Die Erklärung des Angeklagten, W. müßte eine “Bank oder Tankstelle machen”, genügt diesen Anforderungen nicht. Sie bezog sich nicht auf eine konkrete Tat, sondern auf eine gattungsmäßig beschriebene Mehrzahl gleichartiger Tatmöglichkeiten. Die Beschränkung der Tatobjekte auf Banken oder Tankstellen reichte nicht aus, um die Haupttat als individualisierbares Geschehen hervortreten zu lassen.
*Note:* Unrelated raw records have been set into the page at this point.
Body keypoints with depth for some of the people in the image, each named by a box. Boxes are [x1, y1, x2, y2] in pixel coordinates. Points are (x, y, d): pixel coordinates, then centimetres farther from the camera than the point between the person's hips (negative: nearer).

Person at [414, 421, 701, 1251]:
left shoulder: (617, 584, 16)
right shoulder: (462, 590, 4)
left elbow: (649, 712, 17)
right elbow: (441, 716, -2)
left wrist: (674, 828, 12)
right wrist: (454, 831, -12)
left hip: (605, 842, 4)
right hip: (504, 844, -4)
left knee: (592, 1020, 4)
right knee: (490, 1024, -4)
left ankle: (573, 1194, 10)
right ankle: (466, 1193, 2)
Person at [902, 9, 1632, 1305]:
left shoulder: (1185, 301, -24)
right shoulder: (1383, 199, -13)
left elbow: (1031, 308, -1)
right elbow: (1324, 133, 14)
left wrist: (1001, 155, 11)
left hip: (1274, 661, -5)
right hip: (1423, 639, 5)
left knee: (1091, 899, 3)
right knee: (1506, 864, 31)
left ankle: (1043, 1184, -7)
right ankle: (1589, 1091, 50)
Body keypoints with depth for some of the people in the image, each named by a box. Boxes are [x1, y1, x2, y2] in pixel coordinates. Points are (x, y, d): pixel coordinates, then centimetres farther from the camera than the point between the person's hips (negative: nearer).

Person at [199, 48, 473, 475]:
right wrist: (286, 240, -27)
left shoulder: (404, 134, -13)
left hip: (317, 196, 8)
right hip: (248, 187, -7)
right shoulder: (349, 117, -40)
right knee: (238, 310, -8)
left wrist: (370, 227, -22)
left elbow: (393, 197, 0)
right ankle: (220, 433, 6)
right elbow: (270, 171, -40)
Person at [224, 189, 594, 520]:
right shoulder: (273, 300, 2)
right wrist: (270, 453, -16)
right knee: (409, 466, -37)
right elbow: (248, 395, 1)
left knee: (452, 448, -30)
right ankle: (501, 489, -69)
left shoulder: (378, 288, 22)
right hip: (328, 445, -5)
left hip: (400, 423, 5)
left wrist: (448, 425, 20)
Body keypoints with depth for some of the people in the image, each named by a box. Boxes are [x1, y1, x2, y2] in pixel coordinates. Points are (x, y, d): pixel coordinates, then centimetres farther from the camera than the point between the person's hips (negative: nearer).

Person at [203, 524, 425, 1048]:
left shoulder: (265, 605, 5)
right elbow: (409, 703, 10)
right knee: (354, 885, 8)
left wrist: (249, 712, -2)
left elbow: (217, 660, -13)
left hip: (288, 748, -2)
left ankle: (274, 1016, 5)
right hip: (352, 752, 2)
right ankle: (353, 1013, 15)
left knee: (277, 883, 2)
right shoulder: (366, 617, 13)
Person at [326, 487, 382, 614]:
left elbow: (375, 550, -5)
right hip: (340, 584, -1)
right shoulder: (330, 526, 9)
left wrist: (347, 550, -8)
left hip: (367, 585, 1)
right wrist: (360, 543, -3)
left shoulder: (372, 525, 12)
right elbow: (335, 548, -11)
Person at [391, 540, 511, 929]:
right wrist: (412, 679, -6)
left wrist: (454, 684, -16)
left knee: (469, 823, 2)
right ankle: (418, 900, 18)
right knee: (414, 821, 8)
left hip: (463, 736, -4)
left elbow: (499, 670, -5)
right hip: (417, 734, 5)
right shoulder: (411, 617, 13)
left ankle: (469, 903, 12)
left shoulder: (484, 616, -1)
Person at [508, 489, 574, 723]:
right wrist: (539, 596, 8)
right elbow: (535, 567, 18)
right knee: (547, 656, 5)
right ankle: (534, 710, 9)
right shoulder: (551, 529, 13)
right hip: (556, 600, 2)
Das Tatbild, wie es in der Vorstellung des Angeklagten vorhanden war, blieb in Ermangelung individualisierender Merkmale (Objekt, Ort, Zeit und sonstige Umstände der Tatausführung) unbestimmt. Es verhält sich hier ebenso wie in dem von Preisendanz (StGB 30. Aufl. § 30 Anm. 3b) gebildeten und in gleicher Weise beurteilten Fall, daß jemand dem Täter den allgemein gehaltenen Rat gibt, er möge doch einen Bankraub mit Geiselnahme verüben. Aus Gründen, die sich mit der hier vertretenen Auffassung decken, hat das Reichsgericht in einer früheren Entscheidung keine Anstiftung einer Dienstmagd zur Unterschlagung des Markterlöses darin gefunden, daß ihr erklärt worden war, sie sei dumm, daß sie die Gelegenheit nicht benutze und “sich heimlich Geld mache”; diese Äußerung - so das Reichsgericht - habe sich nicht auf eine bestimmte Handlung bezogen, sondern nur “im allgemeinen eine Anweisung” zu künftigem Verhalten dargestellt (RGSt 1, 110).“

D. Fazit

Täterschaft und Teilnahme sind klassische Prüfungsgegenstände in beiden Examina. Der Ratgeber-Fall, ein wahrer Klassiker zur Anstiftung,  ist eine gute Gelegenheit, die Voraussetzungen von Anstiftung (und Beihilfe, § 27 StGB) zu wiederholen.